TO-DO ITEM: Would you output, exactly as written, the line with "end else if (SN) begin" and all lines after it to the end of the data below, and no others?

━━ EXERCISE INPUT ━━

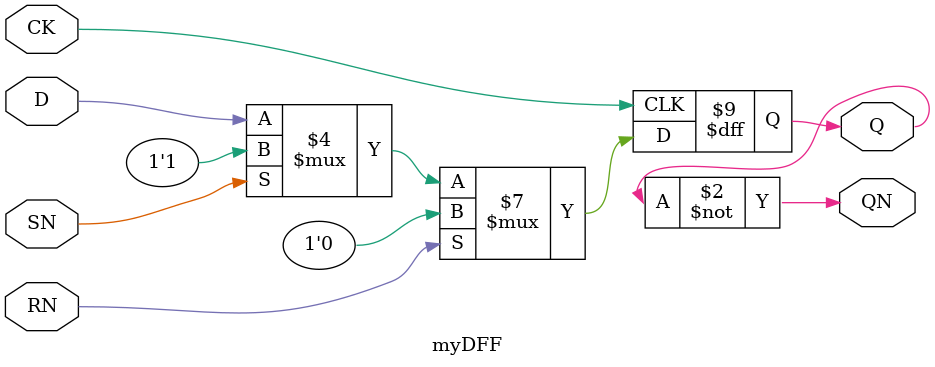
<source format=v>
module myDFF (CK, D, RN, SN, Q, QN);
input  CK ;
input  D ;
input  RN ;
input  SN ;
output Q ;
output QN ;
reg Q;

always @ (posedge CK) begin
    if (RN) begin
        Q <= 1'b0;
    end else if (SN) begin
        Q <= 1'b1;
    end else begin
        Q <= D;
    end
end

assign QN = ~Q;

endmodule
</source>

━━━

OUTPUT OF THE EXERCISE:
    end else if (SN) begin
        Q <= 1'b1;
    end else begin
        Q <= D;
    end
end

assign QN = ~Q;

endmodule
</source>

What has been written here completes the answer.